**What to do:**
A) In the CUDA reference thread, rewrite everything from "However, almost the" down to "fix this error?", replacing "f1" with "getX".
B) In the CUDA reference thread, what does the reply say the Compiler Explorer example shows about the two functions?
[Opening Selected text section]
Reputation: 557
I would like to implement f1
with the argument and return value exactly as in the code below.
It fails with the error:
a reference of type "float1 &" (not const-qualified) cannot be initialized with a value of type "float"
However, almost the same function f2
with a native C++ type float
instead of CUDA-specific wrapper float1
works nicely.
https://godbolt.org/z/1j1e1r98d
__device__ float1& f1(float4& v) {
return v.x; // ERROR
}
__device__ float& f2(float4& v) {
return v.x; // OK
}
How I can change the implementation of f1
to fix this error?
Upvotes: 0
Views: 158
Reputation: 402
This solution was discussed in the comments and there I also stated that I find this a bit dirty, however if CUDA specification guarantees the alignment of the float4
and float1
values then this could be a valid option;
__device__ float1& f1(float4& v) {
return *reinterpret_cast<float1*>(&v);
}
__device__ float& f2(float4& v) {
return v.x;
}
In this solution, you reinterpret the address of v
as a pointer to float1
. You can then dereference the result to have v
as float1&
.
Be careful with reinterpret_cast
and different struct
's when it comes to alignment and offsets.
In the Compiler Explorer Example you can see both functions produce the exact same output.
Upvotes: 1
[Closing Selected text section]
[Opening Given entries section]
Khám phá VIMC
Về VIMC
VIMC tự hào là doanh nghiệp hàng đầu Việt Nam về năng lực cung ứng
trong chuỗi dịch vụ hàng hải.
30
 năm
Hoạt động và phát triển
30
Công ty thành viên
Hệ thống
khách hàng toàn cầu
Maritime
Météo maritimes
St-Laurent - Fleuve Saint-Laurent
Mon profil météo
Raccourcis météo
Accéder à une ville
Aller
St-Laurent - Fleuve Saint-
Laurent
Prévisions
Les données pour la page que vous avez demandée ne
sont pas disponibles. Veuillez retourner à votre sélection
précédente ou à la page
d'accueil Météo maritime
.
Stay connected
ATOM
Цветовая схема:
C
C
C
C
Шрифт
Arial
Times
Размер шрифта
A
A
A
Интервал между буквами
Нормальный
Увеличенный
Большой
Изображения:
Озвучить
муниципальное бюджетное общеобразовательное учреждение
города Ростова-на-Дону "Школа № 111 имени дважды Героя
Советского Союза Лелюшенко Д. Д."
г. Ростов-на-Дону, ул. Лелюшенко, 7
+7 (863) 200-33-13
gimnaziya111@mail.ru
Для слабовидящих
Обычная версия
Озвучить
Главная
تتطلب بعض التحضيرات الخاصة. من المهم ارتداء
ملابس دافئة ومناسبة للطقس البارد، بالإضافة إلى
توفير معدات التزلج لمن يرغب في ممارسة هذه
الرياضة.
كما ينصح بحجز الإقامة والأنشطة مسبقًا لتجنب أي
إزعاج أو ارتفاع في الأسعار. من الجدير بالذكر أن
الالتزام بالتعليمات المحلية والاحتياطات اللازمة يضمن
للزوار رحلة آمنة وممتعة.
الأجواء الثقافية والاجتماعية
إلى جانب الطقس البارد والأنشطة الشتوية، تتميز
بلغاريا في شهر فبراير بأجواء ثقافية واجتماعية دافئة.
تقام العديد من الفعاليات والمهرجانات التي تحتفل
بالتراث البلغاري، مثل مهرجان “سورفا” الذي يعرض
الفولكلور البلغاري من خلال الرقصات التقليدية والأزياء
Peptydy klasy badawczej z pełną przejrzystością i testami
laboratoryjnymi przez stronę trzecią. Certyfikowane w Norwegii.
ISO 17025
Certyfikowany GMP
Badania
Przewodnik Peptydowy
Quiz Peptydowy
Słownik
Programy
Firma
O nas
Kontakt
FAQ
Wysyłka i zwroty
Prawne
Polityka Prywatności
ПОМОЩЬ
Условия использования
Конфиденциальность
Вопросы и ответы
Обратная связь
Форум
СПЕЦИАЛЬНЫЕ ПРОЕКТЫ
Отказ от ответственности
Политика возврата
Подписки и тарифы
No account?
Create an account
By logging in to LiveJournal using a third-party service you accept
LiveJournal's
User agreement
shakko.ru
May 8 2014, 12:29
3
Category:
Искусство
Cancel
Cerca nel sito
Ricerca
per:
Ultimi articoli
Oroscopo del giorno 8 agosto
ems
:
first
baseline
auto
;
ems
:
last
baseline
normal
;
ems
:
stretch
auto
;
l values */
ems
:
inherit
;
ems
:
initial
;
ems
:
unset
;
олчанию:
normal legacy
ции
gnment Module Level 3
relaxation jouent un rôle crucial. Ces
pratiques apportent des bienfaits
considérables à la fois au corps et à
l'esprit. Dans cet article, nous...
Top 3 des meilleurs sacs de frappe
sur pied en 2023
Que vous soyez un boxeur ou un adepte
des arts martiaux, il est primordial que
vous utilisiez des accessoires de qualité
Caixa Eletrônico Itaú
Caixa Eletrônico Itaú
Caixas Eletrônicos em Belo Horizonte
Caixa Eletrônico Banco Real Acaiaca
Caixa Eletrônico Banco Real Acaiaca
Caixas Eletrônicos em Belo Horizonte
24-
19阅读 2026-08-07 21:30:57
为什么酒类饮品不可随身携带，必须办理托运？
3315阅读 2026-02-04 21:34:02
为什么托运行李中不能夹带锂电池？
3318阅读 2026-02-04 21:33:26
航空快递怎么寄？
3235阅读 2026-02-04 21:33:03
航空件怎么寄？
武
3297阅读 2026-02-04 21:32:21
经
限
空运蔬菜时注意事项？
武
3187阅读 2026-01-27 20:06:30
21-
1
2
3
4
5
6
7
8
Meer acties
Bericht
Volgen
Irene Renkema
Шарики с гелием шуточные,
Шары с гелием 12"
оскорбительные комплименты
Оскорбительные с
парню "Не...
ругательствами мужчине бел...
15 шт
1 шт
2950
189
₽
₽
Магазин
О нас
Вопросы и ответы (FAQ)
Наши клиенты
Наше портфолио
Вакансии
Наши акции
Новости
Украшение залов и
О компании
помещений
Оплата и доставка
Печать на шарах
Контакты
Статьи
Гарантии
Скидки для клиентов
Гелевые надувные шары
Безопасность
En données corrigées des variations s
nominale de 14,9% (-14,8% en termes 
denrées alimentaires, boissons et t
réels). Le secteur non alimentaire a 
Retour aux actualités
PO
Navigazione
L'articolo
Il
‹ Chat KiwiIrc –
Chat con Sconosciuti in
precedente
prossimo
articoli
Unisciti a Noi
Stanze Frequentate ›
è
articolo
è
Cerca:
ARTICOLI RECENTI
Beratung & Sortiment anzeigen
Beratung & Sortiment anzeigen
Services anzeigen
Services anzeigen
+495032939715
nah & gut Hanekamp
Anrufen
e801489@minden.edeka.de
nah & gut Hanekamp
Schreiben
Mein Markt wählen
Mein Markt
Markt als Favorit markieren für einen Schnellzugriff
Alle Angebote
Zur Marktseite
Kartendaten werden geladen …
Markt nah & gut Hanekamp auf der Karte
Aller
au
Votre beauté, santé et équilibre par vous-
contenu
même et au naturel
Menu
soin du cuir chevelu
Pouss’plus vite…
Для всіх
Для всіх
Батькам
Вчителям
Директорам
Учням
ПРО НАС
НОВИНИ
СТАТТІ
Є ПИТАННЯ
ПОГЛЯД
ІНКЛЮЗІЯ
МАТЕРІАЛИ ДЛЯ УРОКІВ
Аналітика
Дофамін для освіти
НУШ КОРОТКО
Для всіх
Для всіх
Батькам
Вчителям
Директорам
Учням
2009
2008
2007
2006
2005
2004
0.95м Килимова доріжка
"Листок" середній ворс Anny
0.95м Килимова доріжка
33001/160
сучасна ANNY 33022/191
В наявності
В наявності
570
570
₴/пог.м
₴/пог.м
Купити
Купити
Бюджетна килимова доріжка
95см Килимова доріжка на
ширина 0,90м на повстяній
[Closing Given entries section]
**Set of answers:**
A)
However, almost the same function f2
with a native C++ type float
instead of CUDA-specific wrapper float1
works nicely.
https://godbolt.org/z/1j1e1r98d
__device__ float1& getX(float4& v) {
return v.x; // ERROR
}
__device__ float& f2(float4& v) {
return v.x; // OK
}
How I can change the implementation of getX
to fix this error?

B) Both functions produce the exact same output.